Ulf Stark: Als ich die Pflaumen des Riesen klaute, Urachhaus, 16 Euro, ab sechs Jahren

Die Geschichte von Ulf Stark wurde von Regina Kehn illustriert..
Die Geschichte von Ulf Stark wurde von Regina Kehn illustriert.. © dpa

Ulf Stark ist einer der ganz großen schwedischen Kinderbuchautoren. Er starb 2017. Dass die deutsche Übersetzung dieses kleinen „Riesen-Buchs“ nun erscheint, gleicht einem späten Abschiedsgruß. Nicht weit von Ulfs Haus wohnt ein Riese namens Oskarsson: riesengroß, laut und gefährlich. Ulfs Freund Bernt weiß eine Menge über Riesen, und die beiden gruseln sich gewaltig. Aber Oskarsson wird immer sanft, wenn Ulfs Mama Klavier spielt. Als Ulf durch einen dummen Fehler Bernts Freundschaft verliert, muss er im Garten des Riesen die köstlichen Victoria-Pflaumen klauen. Und erkennt: Oskarsson ist einfach ein sehr groß gewachsener und sehr einsamer Mann.

Inas besonderer Urlaub

Marianne Kaurin: Irgendwo ist immer Süden, Woow-Books, 15 Euro, ab elf Jahren

„Irgendwo ist immer Süden von Marianne Kaurin.
„Irgendwo ist immer Süden von Marianne Kaurin. © Woow Books

In diesem Jugendroman geht es um die zwölfjährige Ina, in deren Klasse sich Anerkennung nach finanziellen Kriterien richtet, bei denen sie nicht mithalten kann. Als vor den Sommerferien alle von ihren geplanten Urlauben erzählen, hört sie sich vor der Klasse sagen, sie würde in den Süden fahren. Dabei hat ihr Mutter gar kein Geld für einen Urlaub. Damit die Lüge nicht auffliegt, bleibt Ina ab dem ersten Ferientag in ihrem Zimmer. Bis der Neue aus ihrer Klasse Ina am Fenster entdeckt und einen verrückten Vorschlag macht.

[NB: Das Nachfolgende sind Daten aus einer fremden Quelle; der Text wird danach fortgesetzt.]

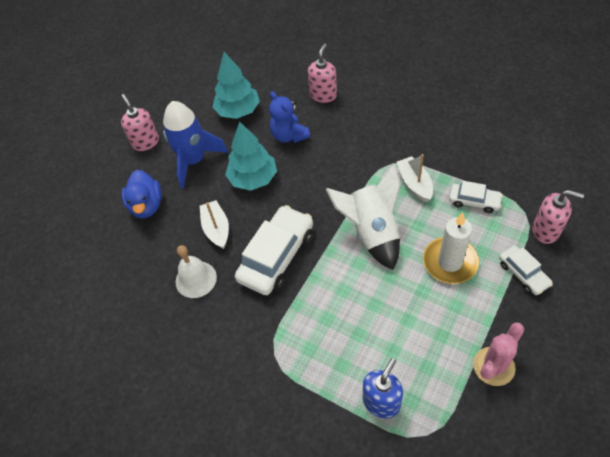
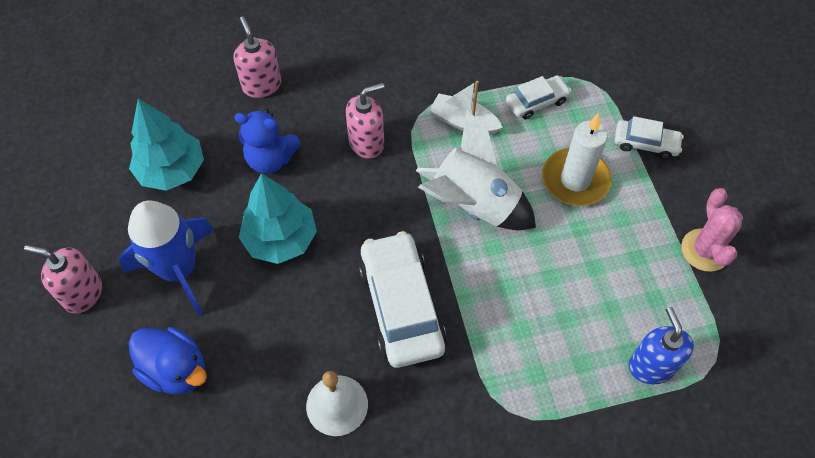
camera: 50 degrees left, 5 degrees up
white boat [200,200,229,249] -> none
pink soap dispenser [532,190,584,244] -> pink soap dispenser moved to [346,83,384,159]

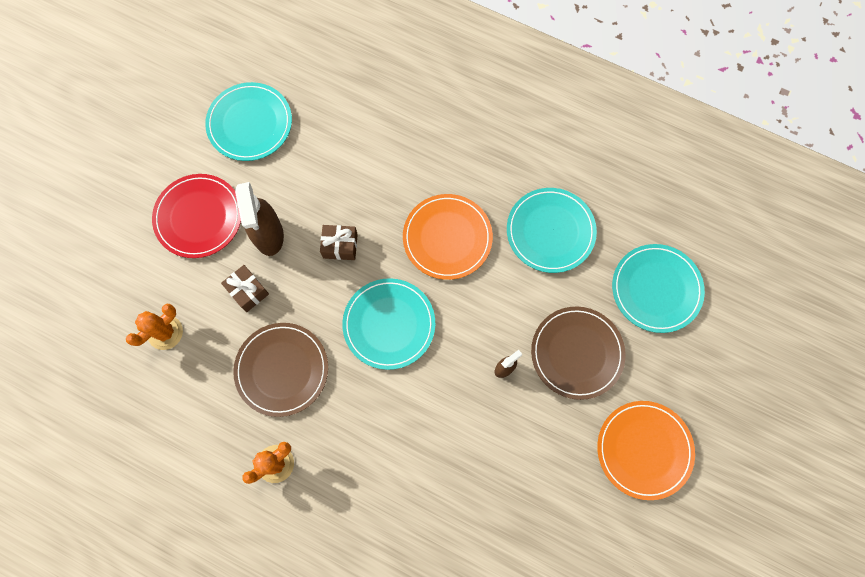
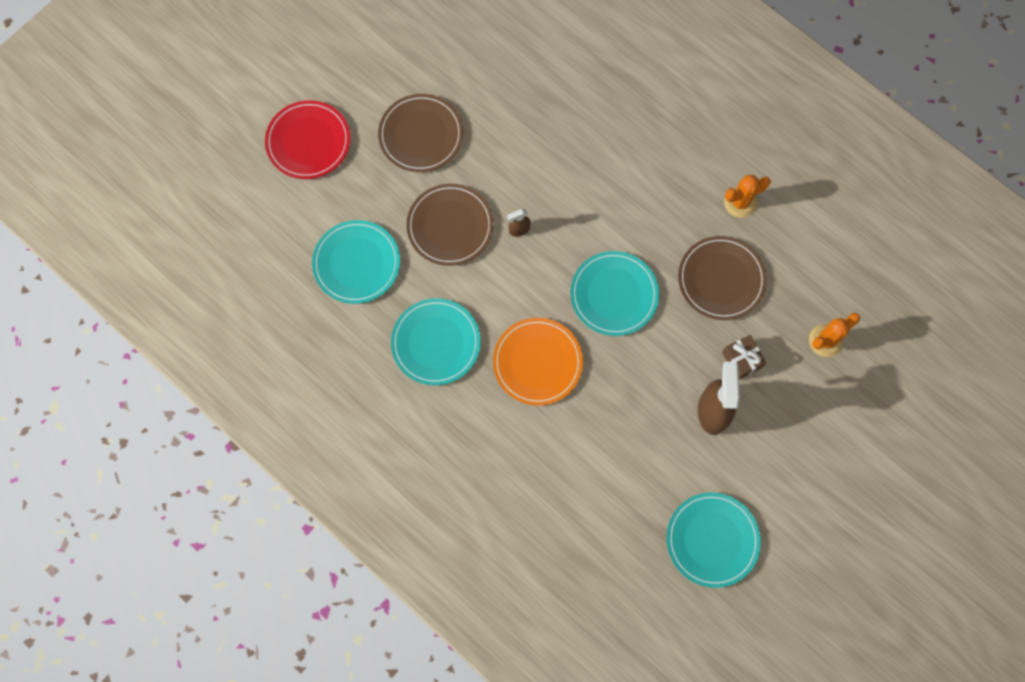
camera: 165 degrees left, 0 degrees up
red plate [152,174,241,258] -> red plate moved to [265,100,350,179]
brown gift [320,225,358,260] -> none
orange plate [597,401,695,500] -> brown plate [378,94,463,172]

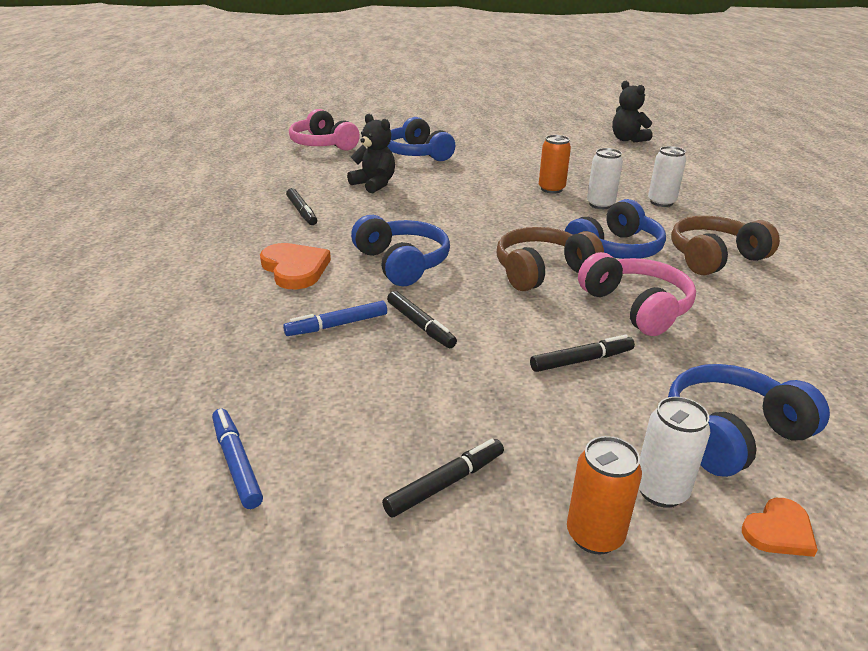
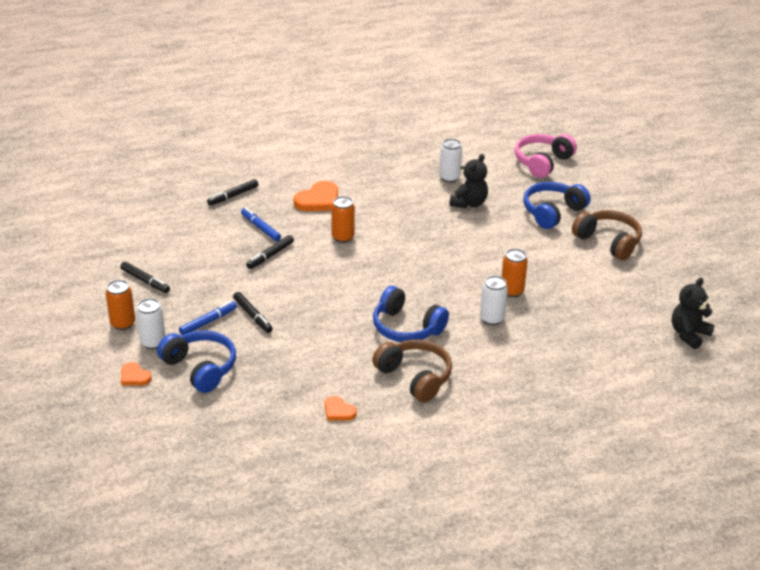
camera: 75 degrees right, 5 degrees up
blue marker [212,409,263,509] -> blue marker moved to [179,301,237,335]
black marker [286,188,317,225] -> black marker moved to [207,179,258,206]
blue headphones [351,215,450,287] -> orange can [331,196,355,243]
brown headphones [497,227,604,291] -> brown headphones moved to [572,210,642,260]
pink headphones [578,252,696,336] -> none
white can [648,146,686,207] -> white can moved to [439,139,462,183]
none -> orange heart [325,396,357,421]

Eine unerwartete Verbundenheit

Julia C. Werner: Um 180 Grad, Urachhaus, 18 Euro, ab 13 Jahren

Lennart würde sich am liebsten in Luft auflösen. Weil er beim Graffiti-Sprühen erwischt wurde, muss er nun bei der schrulligen Frau Silberstein im Heim ein Jahr lang Lesepate spielen. Doch dann erfährt er vom Schicksal der alten Dame, die die Hölle von Auschwitz überlebt hat. Langsam entwickelt sich eine Verbundenheit zwischen Frau Silberstein und Lennart. Dankbar hört sie zu, wenn er ihr aus „Tschick“ vorliest, und mit der Zeit erzählt Frau Silberstein immer mehr von ihren schrecklichen Erfahrungen. Lennart wird klar: Wenn er ihr nicht zuhört, tut es niemand mehr.

Das Undenkbare passiert

Jane Michael Belanger: 254 Tage mit Jane Doe, Carlsen, 17 Euro, ab 14 Jahren

Hobby-Historiker Ray weiß alles über sein Heimatstädtchen Burgerville und kann selbst die Erscheinung grüner Kühe erklären. Doch dann kommt ein neues Mädchen in die Klasse und macht die Gegenwart für ihn spannender als die Vergangenheit. Jane ist cool und undurchschaubar, und Ray beschließt, jedes Kapitel ihrer Geschichte zu ergründen. Je näher sie sich kommen, desto mehr Geheimnisse glaubt er zu kennen. Doch dann passiert das Undenkbare. Ray muss sich eingestehen, dass es auf die Frage nach dem Warum nicht immer eine Antwort gibt; seine zerbrochene Welt muss er Stück für Stück wieder zusammensetzen. Ein Buch über Depressionen, geschrieben mit einer ordentlichen Portion Humor.